Auxly Cannabis Group heads into its May 13 earnings report with two striking stories running in opposite directions — a dramatic collapse in short positioning and a pair of open-market buys from the CEO and CFO at exactly the same price the stock trades today.
The most striking development this month is the short interest implosion. Estimated shares short dropped roughly 94% over the past week, falling from around 7.7 million shares on April 20 to just 434,000 by April 28. That is not a gradual unwind — it reads as a single large position being closed almost overnight. The ORTEX short score has followed, dropping from above 37 to just 27.6 over the same period, a level that now ranks in the 91st percentile for short score across the sector but reflects a much less aggressive positioning setup than was present earlier in the month. With availability near fully loose and borrowing costs at just 1.14% — roughly half of where they were two weeks ago — there is little indication the lending market is under any pressure. The borrow is cheap and abundant.
The insider story sharpens the picture. CEO Hugo Alves bought 191,816 shares on March 31 at C$0.13, and CFO Travis Wong made two separate open-market purchases — 185,185 shares on March 27 and 192,307 shares on March 30, both at C$0.135. Combined, the three transactions total just under C$55,000, modest in absolute dollar terms but notable because both the chief executive and chief financial officer were buying in the open market at prices that match exactly where the stock closed this week. The stock has not moved: it printed C$0.135 on April 29, flat on the week and flat on the day. These are not paper awards — they are cash purchases at current market levels.
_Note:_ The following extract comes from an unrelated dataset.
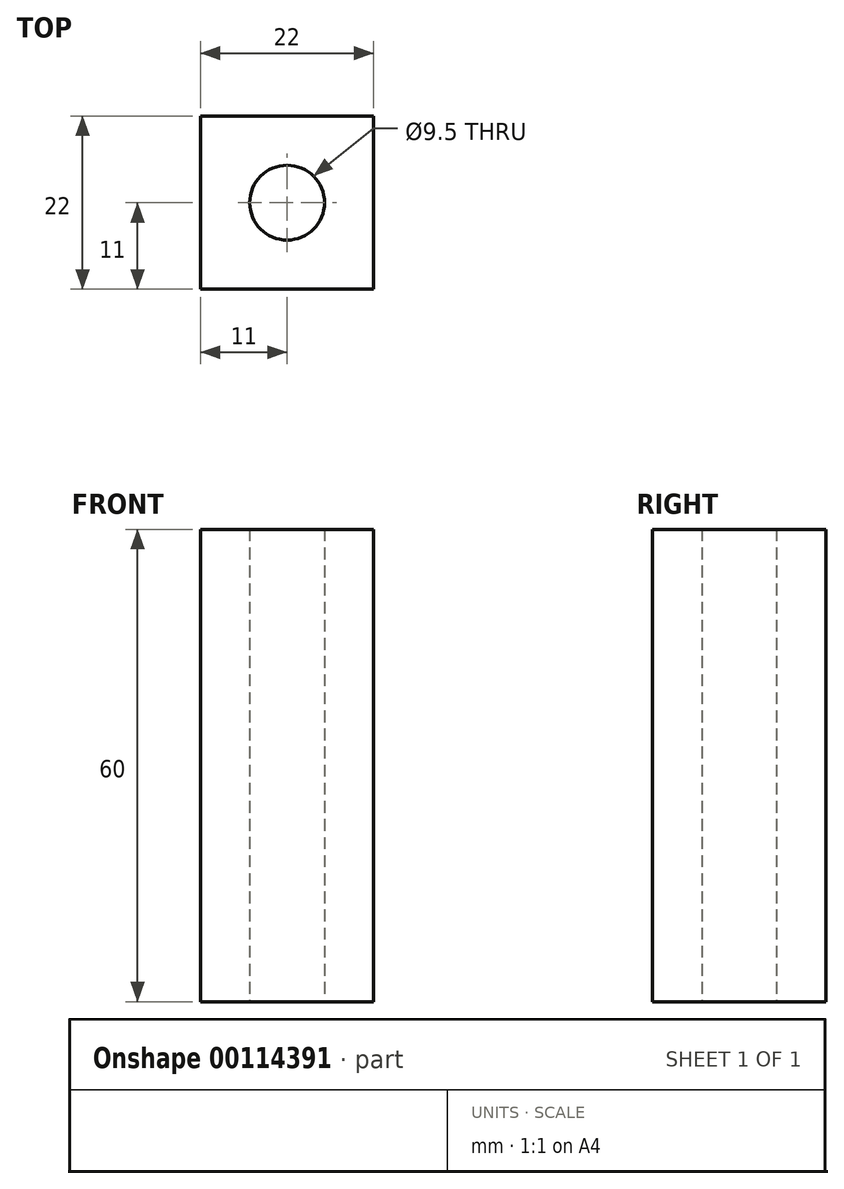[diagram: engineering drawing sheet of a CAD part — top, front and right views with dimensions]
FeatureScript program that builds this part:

The corporate calendar adds context. On April 14, Auxly received TSX approval for a Normal Course Issuer Bid, clearing the company to repurchase its own shares in the open market. The same week, news emerged that the company is still pursuing assets from Ayurcann, a cannabis peer in CCAA proceedings, through a stalking horse bid. Neither development has moved the stock materially, but they collectively describe a management team that is actively deploying capital — buying back shares, chasing a distressed acquisition, and purchasing personally in the open market — while trading at less than 14 cents. The largest reported holder, 1213509 B.C. Ltd., holds 17.3% of shares and has not changed its position since June 2025, providing a stable anchor in the register.
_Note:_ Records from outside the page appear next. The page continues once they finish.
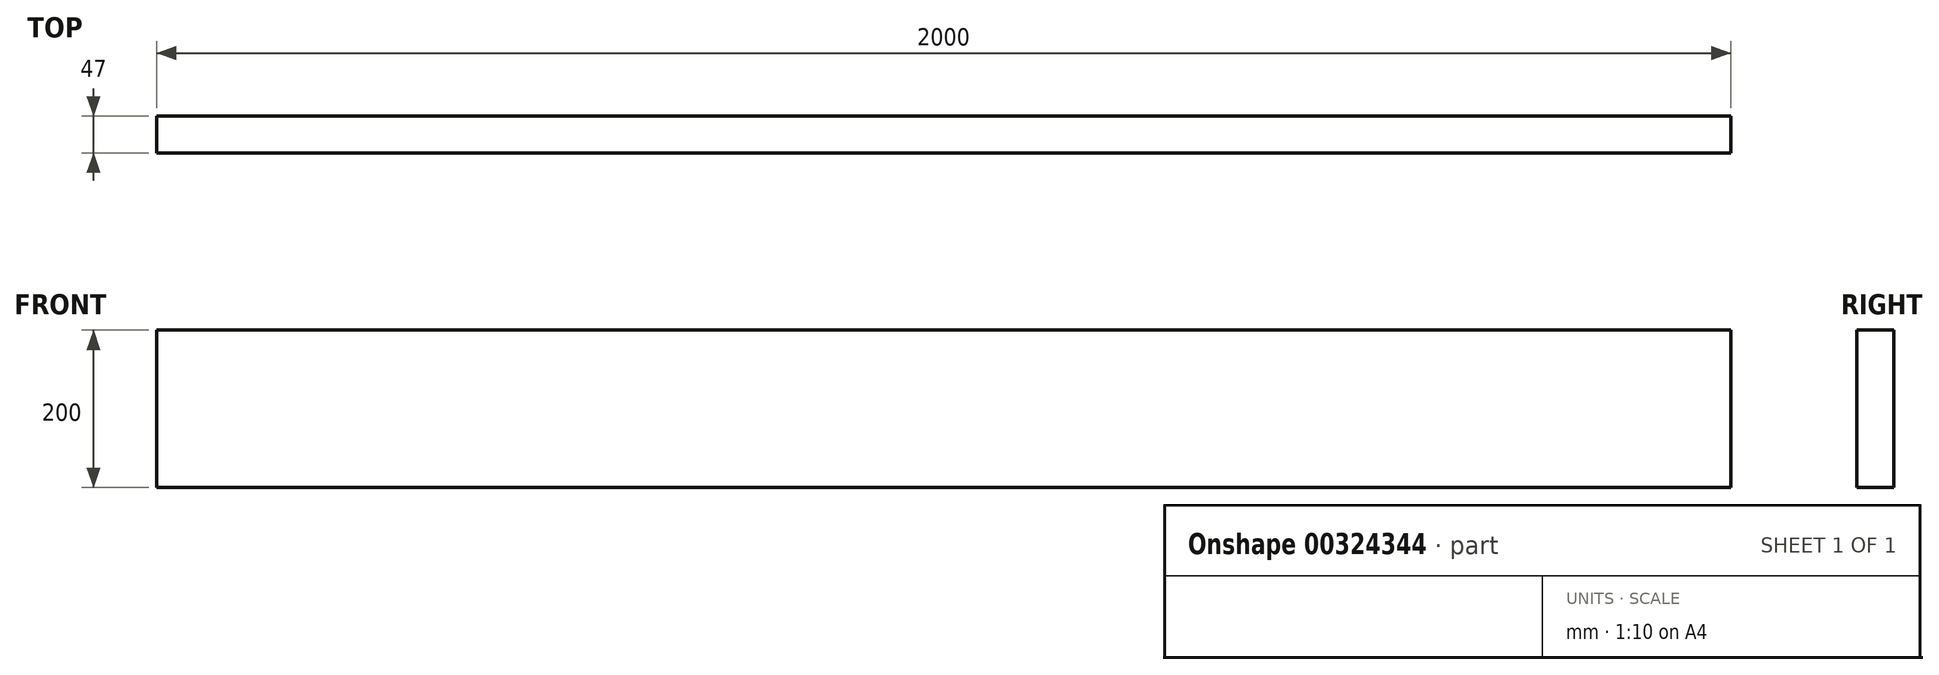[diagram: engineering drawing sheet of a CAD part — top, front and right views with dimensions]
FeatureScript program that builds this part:
annotation { "Feature Type Name" : "Feature", "Feature Type Description" : "" }
export const myFeature = defineFeature(function(context is Context, id is Id, definition is map)
    precondition{}
    {
        {
            var Q0;
            Q0=qCreatedBy(makeId("Top.planeOp"),FACE);
            var sketch = newSketch(context, id + "F0", { "sketchPlane" : qUnion([Q0])});
            skLineSegment(sketch, "E0.bottom", {"start": v(1000, -23.5) * mm, "end": v(-1000, -23.5) * mm});
            skLineSegment(sketch, "E0.top", {"start": v(1000, 23.5) * mm, "end": v(-1000, 23.5) * mm});
            skLineSegment(sketch, "E0.left", {"start": v(1000, -23.5) * mm, "end": v(1000, 23.5) * mm});
            skLineSegment(sketch, "E0.right", {"start": v(-1000, -23.5) * mm, "end": v(-1000, 23.5) * mm});
            skPoint(sketch, "E0.middle", {"position": v(0, 0) * mm});
            skSolve(sketch);
        }
        {
            var Q0;
            Q0=makeQuery(id+"F0.imprint","IMPRINT",FACE,{"disambiguationData":[TD([[makeQuery(id+"F0.imprint","IMPRINT",EDGE,{"derivedFrom":sQuery(id+"F0.wireOp",EDGE,"E0.bottom")}),-1.0]])]});
            extrude(context, id + "F1", {"entities" : qUnion([Q0]), "depth" : 200 * mm});
        }
    });
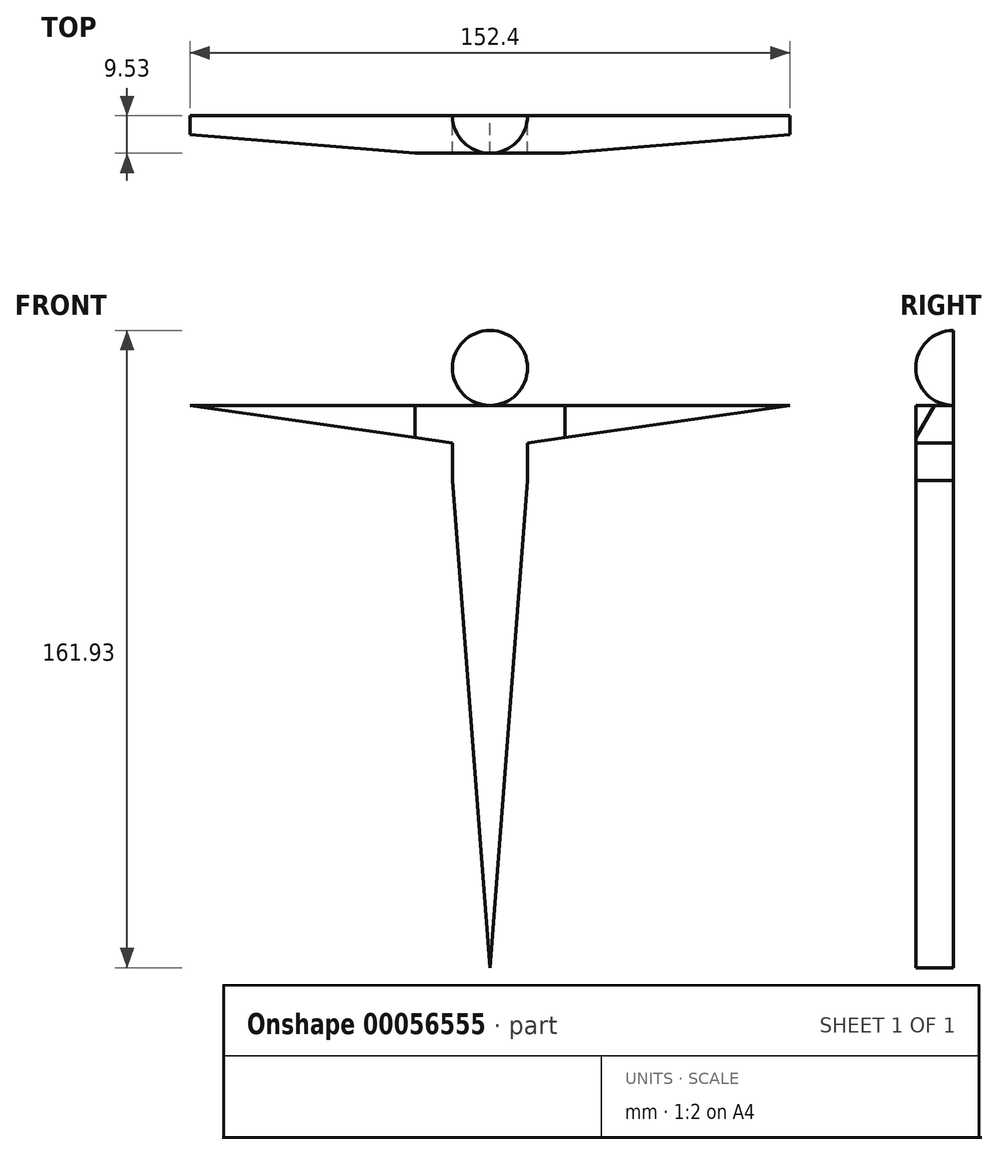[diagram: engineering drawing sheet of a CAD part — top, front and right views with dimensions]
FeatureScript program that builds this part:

Analyst coverage is effectively absent. The only rating on record is a stale hold from 2023 with a mean price target of C$0.02 — a figure that bears no relationship to the current price and should be disregarded entirely. Valuation multiples reflect a money-losing operation: PE and EV/EBITDA are both deeply negative, consistent with a cannabis sector that has yet to reach sustained profitability in Canada. The factor score picture is similarly mixed — the short score rank of 91 and DTC rank of 80 are artefacts of the elevated positioning that was in place earlier this month, and may normalise over coming weeks as the data catches up to the new, much lower short interest level.
The next earnings print arrives May 13. The two most recent results produced day-one moves of -3.4% and -6.1%, with five-day drifts of -10.3% and -9.1% respectively — a consistent pattern of selling pressure following results. Whether the insider buying and the NCIB programme represent a different setup this time around is the question the print will answer.